* **Page text**:
Whatever, the end result was a sort of off-white scum of bubbles an inch or so deep
backed into one corner of the fountain by the breeze, the whole sad mess covering an area
not much bigger than the surface of your average household bath and rapidly dissipating
in the choppy waters amongst the bobbing ice-lolly wrappers and sweety papers.
I still have a photo of this debacle somewhere, but I forgot to look for it before we left
for our week on Speyside, which made our whole return-to-the-scene-of-the-crime quest
much more difficult than it needed to be.
It's a really hot day. Elgin and Moray didn't have the dry winter most of the west
coast had - they had floods here in November 2002. They appear to be making up for
it now, however; the town seems covered everywhere in apple and cherry blossom and
we three middle-aged men are deeply appreciative of the fact that the young women of
the town are taking the opportunity the day's sun and heat presents to dress in a manner
it is hard not to characterise as skimpy; this phenomenon makes our wanderings around
the place searching in vain for the fountain actually quite bearable. Frustrated, we lunch
in a Wetherspoons place - somewhat against our better judgment, but it's there and it's
serving food so what the hell - and, after a very much needed ice cream, I spend quite
a long time in Gordon & MacPhail's shop in the centre of town, ogling whiskies, noting
down some I've never even heard of and buying a few.

* **Directions**:
1. Does each statement agree with the Elgin passage? For each, answer yes or no and quote the exact words from the Elgin passage that decide it.
(a) The three men found the fountain while wandering around the town.
(b) Elgin and Moray had floods in November 2002.
(c) The narrator bought some whiskies at Gordon & MacPhail's shop.
2. Can you extend the Elgin passage from the point where it stops?
The data has no connection to the Elgin passage.

* **Provided material**:
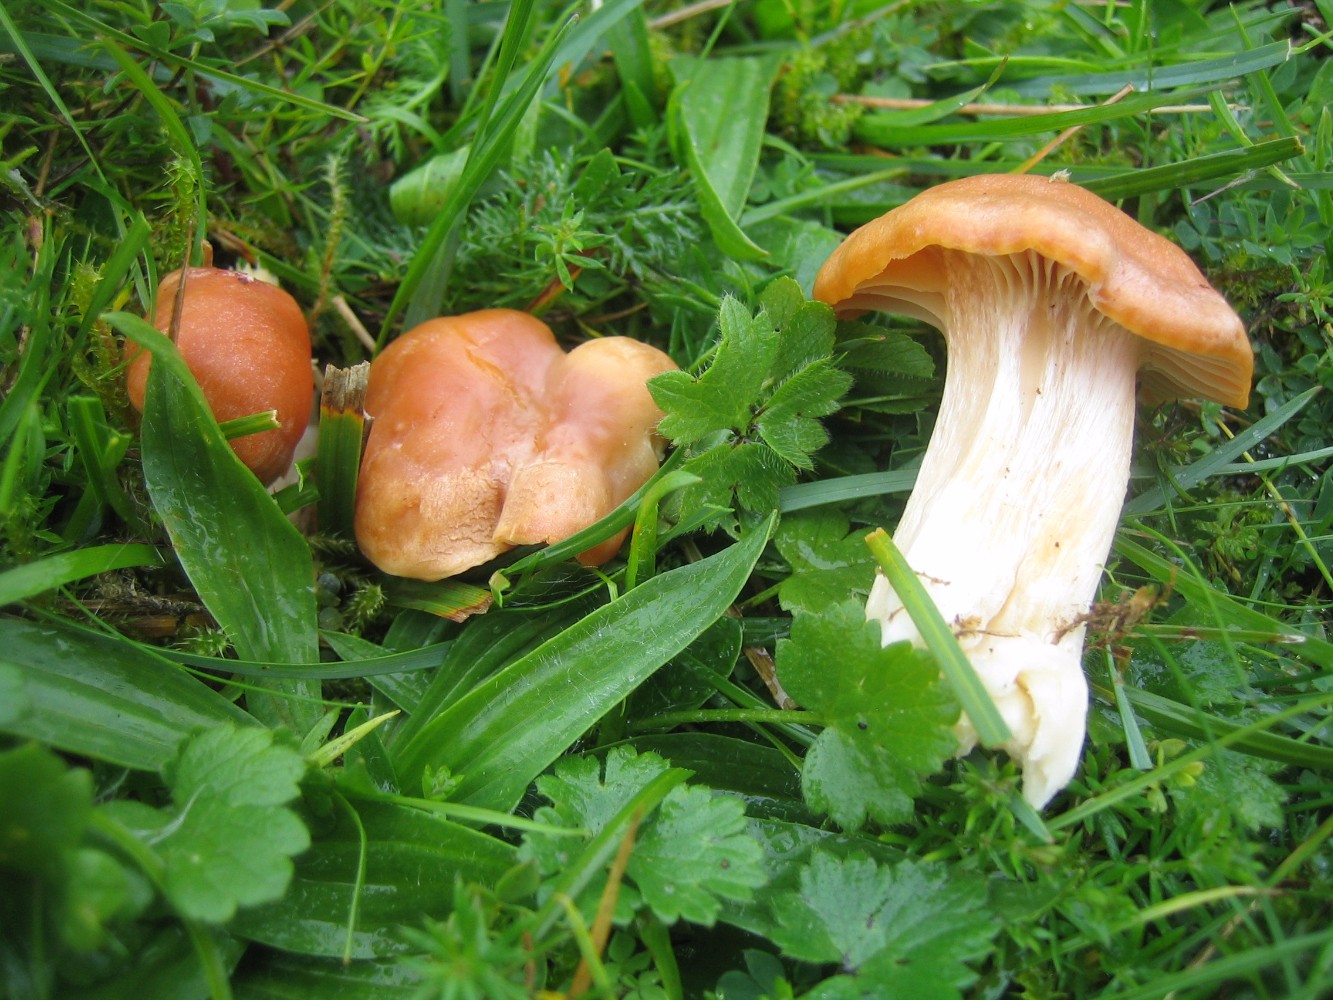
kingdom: Fungi
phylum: Basidiomycota
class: Agaricomycetes
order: Agaricales
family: Hygrophoraceae
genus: Cuphophyllus
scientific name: Cuphophyllus pratensis
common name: eng-vokshat
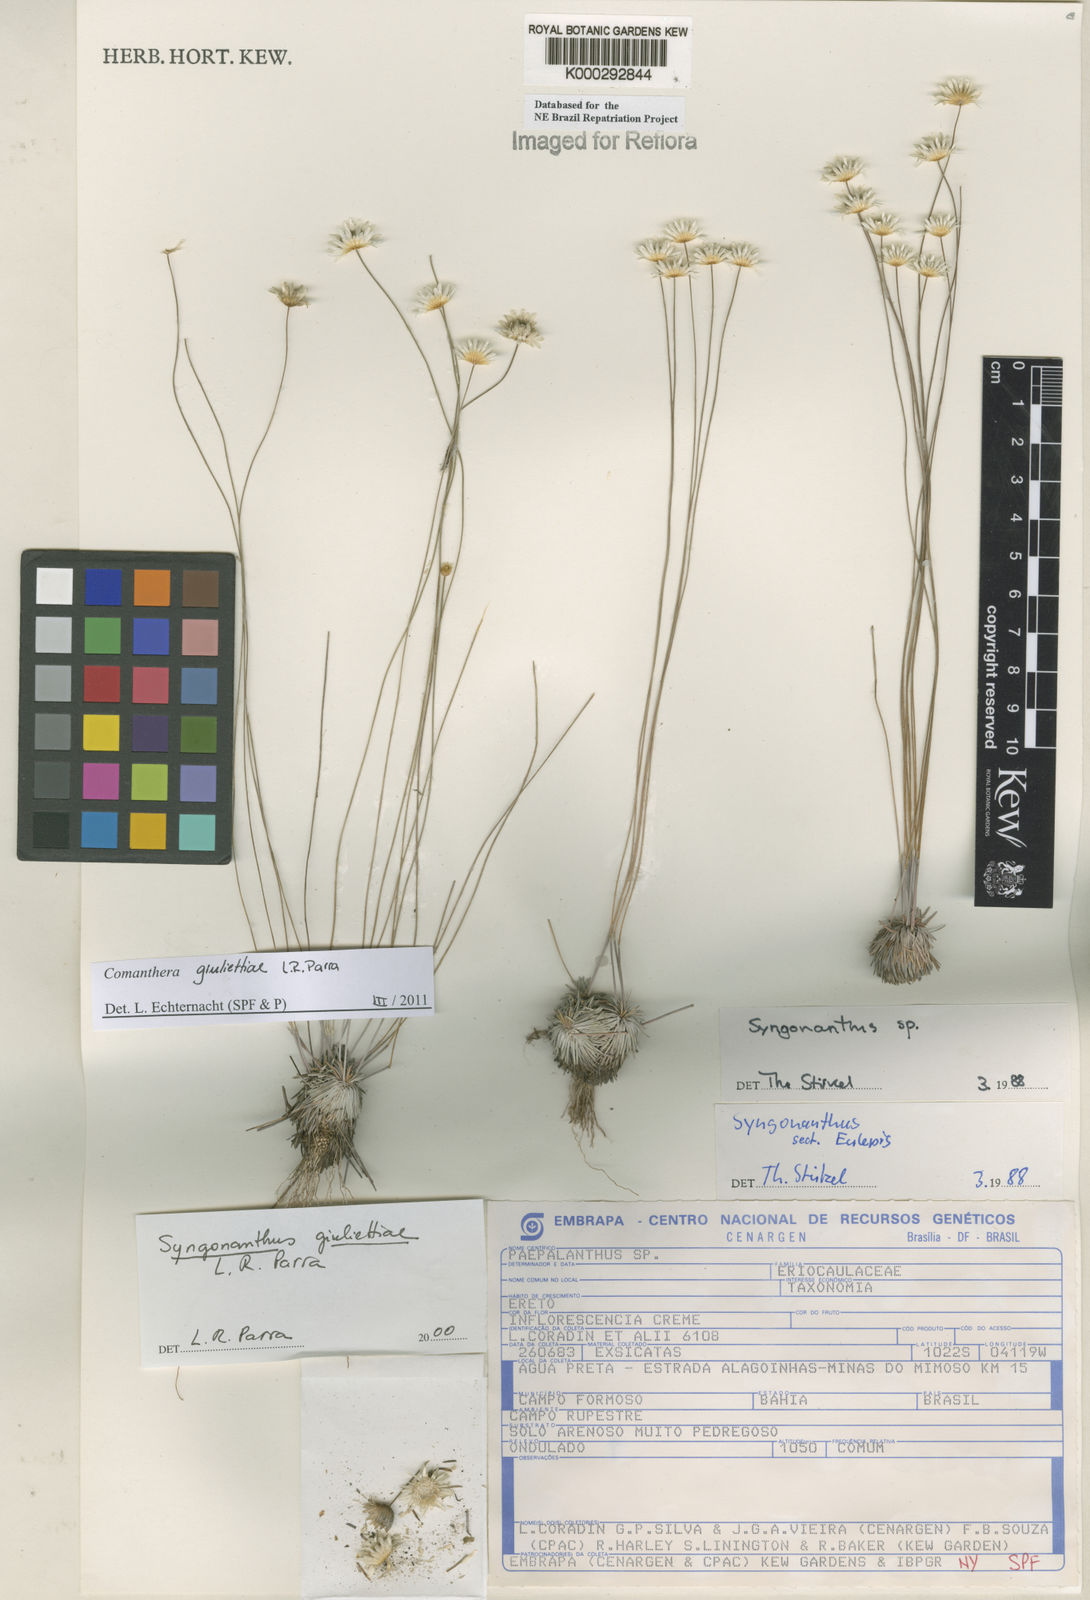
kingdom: Plantae
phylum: Tracheophyta
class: Liliopsida
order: Poales
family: Eriocaulaceae
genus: Syngonanthus
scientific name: Syngonanthus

* **Expected outputs**:
1.
(a) No: "searching in vain for the fountain"
(b) Yes: "they had floods here in November 2002"
(c) Yes: "ogling whiskies, noting down some I've never even heard of and buying a few"

2.
G&M have a long and distinguished history as one of the great independent bottlers
of single-malt whiskies. At one time grocers like these were the one of the few sources
of single malts; along with Cadenheads of Aberdeen (now of Campbeltown), they kept
the flame of single-malt appreciation burning while the rest of the world seemed utterly
lost in blends. With lots of useful contacts both locally on Speyside and in the rest of the
whisky world, and vast quantities of whisky stored, Gordon & MacPhail are still one of
those names you can look for in a specialist shop and know that whatever the name of the
whisky in the bottle, the contents should be interesting.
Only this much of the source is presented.